Rodriguez has been working to consolidate her own power, installing loyalists in key positions ​to protect herself from internal threats while meeting US demands to boost oil production, Reuters interviews with sources in Venezuela have shown.
Elliott Abrams, who served as Trump’s special representative on Venezuela in his first term, said many Venezuelans would expect Cabello to be removed ⁠at some point if a democratic transition is to advance.
“If and when he goes, Venezuelans will know that the regime has really begun to change,” said Abrams, now at the Council on Foreign Relations think tank.

US SANCTIONS AND INDICTMENT
Cabello has long been under US sanctions for alleged drug trafficking.
In 2020, the US issued a $10 million bounty for Cabello and indicted him as a key figure in the “Cartel de los Soles,” a group the US has said is a Venezuelan drug-trafficking network led by members of the country’s government.
The US has since raised the award to $25 million. Cabello has publicly denied any links to drug trafficking.
In the hours after Maduro’s ouster, some analysts and politicians in Washington questioned why the US didn’t also grab Cabello — listed second in the Department of Justice indictment of Maduro.
“I know that just Diosdado is probably worse than Maduro and worse than Delcy,” Republican US Representative Maria Elvira Salazar said in an interview with CBS’s “Face the Nation” on January 11.
In the days following, Cabello denounced American intervention in the country, saying in a speech that “Venezuela will not surrender.”

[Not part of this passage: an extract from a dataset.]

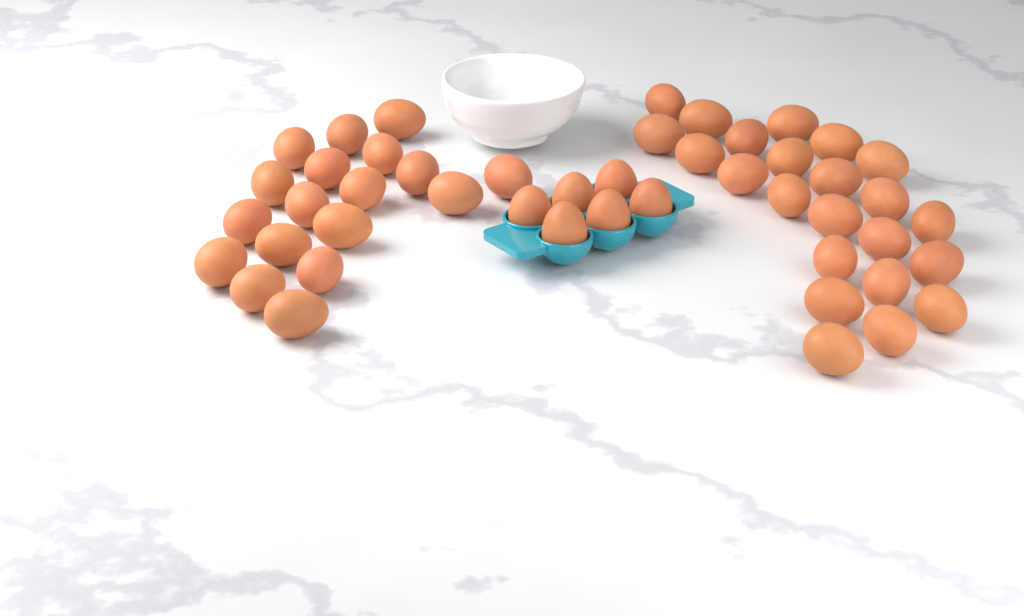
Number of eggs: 47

But media reports of residents being searched at checkpoints — sometimes by uniformed members of the security forces and sometimes by people in plain clothes — have become less frequent in recent days.
And both Trump and the Venezuelan government have said many detainees who are considered ‌by the opposition and rights groups to be political prisoners will be released.
The government has said that Cabello, in his role as interior minister, is overseeing that effort. Rights groups say the liberations are proceeding extremely slowly and hundreds remain unjustly detained.